In Part 1 of this article we discussed Whiplash Associative Disorder and the implications that go along with the condition. Here we’ll discuss some ways you can address the complications and potential rehab strategies.
SOME EXAMPLES OF EXERCISES USING VISUAL FEEDBACK:
Below are some examples of potential exercises — you can also do these without visual feedback. The visual feedback just allows an external focus and makes motor control and strategy visible to both patient and practitioner. I find it sometimes helpful to use because it directs attention away from neck movement per se, and more towards the goal of making the laser move, which is accompanied by neck movement.
“Indirect rotation” techniques allow the tissues to undergo stresses into new ranges in a different context (perhaps less threatening), and can allow the patient to realize they can move. Show them after the exercise, “see you just rotated your neck fully with very little pain.” This might be encouraging.
The “motor control” components are attempted to re-establish fine motor skill with constant scrutiny to accuracy from the visual feedback. This can be applied in various positions (neutral standing, seated, in rotation standing, or seated, standing on one leg, combine with a verbal or other body task etc…). Further, simple balance exercise may be warranted to allow the patient to practice postural control mechanisms globally.

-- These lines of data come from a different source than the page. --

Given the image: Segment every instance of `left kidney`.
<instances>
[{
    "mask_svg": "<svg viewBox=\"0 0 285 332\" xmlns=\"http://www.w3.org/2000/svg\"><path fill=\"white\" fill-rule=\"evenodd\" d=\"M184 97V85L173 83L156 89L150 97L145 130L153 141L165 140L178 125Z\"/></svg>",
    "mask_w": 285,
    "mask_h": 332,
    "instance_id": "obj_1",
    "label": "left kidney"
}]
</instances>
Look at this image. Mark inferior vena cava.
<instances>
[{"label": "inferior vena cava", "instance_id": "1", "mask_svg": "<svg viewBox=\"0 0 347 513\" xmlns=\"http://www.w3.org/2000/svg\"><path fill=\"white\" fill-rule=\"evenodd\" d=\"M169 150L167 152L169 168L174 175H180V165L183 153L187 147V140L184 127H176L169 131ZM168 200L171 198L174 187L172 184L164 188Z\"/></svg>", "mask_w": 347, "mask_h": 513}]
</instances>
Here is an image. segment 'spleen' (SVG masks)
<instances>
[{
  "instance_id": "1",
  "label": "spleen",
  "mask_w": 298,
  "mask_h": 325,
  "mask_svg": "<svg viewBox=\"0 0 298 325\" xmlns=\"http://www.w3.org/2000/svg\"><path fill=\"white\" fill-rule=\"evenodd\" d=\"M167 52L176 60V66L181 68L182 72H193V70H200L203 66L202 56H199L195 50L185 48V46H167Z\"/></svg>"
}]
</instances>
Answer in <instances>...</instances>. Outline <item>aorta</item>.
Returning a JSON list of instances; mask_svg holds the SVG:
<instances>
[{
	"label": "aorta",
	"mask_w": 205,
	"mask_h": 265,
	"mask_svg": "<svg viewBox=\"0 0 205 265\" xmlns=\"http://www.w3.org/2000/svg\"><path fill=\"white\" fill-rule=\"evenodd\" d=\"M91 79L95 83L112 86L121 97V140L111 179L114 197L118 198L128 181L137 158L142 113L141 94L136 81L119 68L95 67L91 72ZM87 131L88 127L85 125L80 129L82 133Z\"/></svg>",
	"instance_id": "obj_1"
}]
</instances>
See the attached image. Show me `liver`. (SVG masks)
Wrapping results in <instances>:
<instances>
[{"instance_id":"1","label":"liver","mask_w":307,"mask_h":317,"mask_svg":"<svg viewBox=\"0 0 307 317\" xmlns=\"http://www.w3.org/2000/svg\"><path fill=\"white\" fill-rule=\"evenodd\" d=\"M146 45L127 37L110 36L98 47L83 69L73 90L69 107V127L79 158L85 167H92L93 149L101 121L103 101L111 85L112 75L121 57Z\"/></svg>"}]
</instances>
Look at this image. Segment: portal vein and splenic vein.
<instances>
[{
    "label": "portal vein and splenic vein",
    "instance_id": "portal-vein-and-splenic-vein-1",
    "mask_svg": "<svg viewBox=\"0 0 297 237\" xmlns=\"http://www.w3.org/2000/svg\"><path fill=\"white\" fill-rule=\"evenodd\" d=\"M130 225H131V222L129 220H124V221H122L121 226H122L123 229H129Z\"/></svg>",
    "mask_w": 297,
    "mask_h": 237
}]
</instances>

SET REALISTIC EXPECTATIONS
Explain that abolishment of pain after WAD is typically slow, for reasons mentioned above. Explain that it is very common to have a roller coaster-like pain, where one day it will flare up for no reason. Explain flare-ups as protective behavior while the body acclimating to the demands of life again. If there is rapid progress, great! If it is slow, than that is normal. We can’t force a tissue state to change and need to respect that, but we can attempt to affect all things influencing it.